Nevertheless it is true, the handful of big multinational firms dominate the international cocoa market. So in order to reduce the use of child labour in the African cocoa growing regions, we should strengthen the (income) position of the small farmers and take on the issue with the big multinational firms. And instead, trust our dentist on his dental knowledge but not on her/his assessment of the economics in the cocoa chain.

Dick de Graaf
retired trade union official
negociated with Dutch cocoa processing companies.

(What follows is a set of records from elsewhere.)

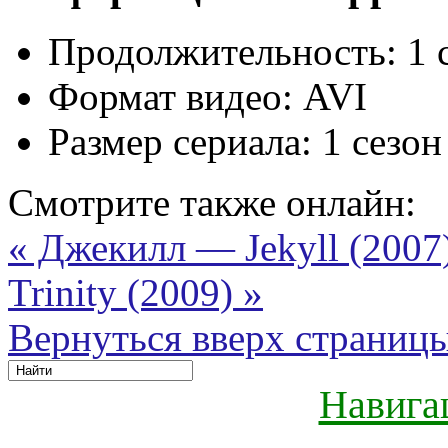
Продолжительность:
1 
Формат видео:
AVI
Размер сериала:
1 сезон
Смотрите также онлайн:
« Джекилл — Jekyll (2007
Trinity (2009) »
Вернуться вверх страниц
Навига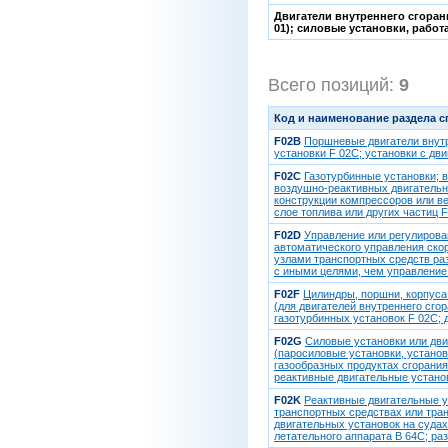
Двигатели внутреннего сгоран
01); силовые установки, работ
Всего позиций:
9
[1
Код и наименование раздела 
F02B
Поршневые двигатели внутр
установки F 02C; установки с дв
F02C
Газотурбинные установки; 
воздушно-реактивных двигательны
конструкции компрессоров или ве
слое топлива или других частиц F
F02D
Управление или регулирова
автоматического управления скор
узлами транспортных средств ра
с иными целями, чем управление
F02F
Цилиндры, поршни, корпуса 
(для двигателей внутреннего сг
газотурбинных установок F 02C; 
F02G
Силовые установки или дви
(паросиловые установки, установ
газообразных продуктах сгорания
реактивные двигательные установ
F02K
Реактивные двигательные у
транспортных средствах или тра
двигательных установок на судах
летательного аппарата B 64C; ра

Two limitations to looking to the reformist countries
The recent World Bank report, Global Economic Prospects 2009: Commodities at the Crossroad is an (almost) perfect example of economists separating their ‘cures’ from ‘messy’ politics. It deals with the narrow 'resource curse' of Sachs and Warner (with the ill-chosen proxy of NR exports and GDP for ‘abundance’). It treats different economic cures (fiscal restraints, saving and other funds) separate from governance and transparency, while the key argument being made is that, to quote Terry Lynn Karl of Stanford University, '... such prescriptions do not take into account a fundamental reality: what is often economically inefficient decision making is an integral part of the calculation of rulers to retain their political support by distributing petrodollars to their friends, allies, and social support bases’. In addition, no efforts are made to analyze the darker side of natural resources – the plunder, informal exports and criminal rackets that do not show up in economic statistics – and have shed a light on the informal, transnational networks through which armed groups, natural resources and international markets are related.

Although Paul Collier does deserve to be mentioned in a general piece on natural resources and violent conflict, The Bottom Billion to me shows the same (‘economist-like’) distinction between political and economic cures. The main argument of my article is that there are two limitations to looking to the reformist countries (those that are willing, but unable) as Collier does (he explicitly mentions that we should focus on the reformers and rather than focus on the 'difficult countries' unwilling):
1) The line between unwilling and unable is thin, and the way resource extraction is organized often provides the very incentives that pull an ‘unable’ government across this line. Many initially well-meaning reformers can become political crooks through the incentives and dynamics that are created with the resource rents pouring in.
2) The way China is trying to secure its energy and natural resource needs has led to accusations that it is allowing (or even pushing) countries to resist the transparency governance demands of the new global advocacy initiatives.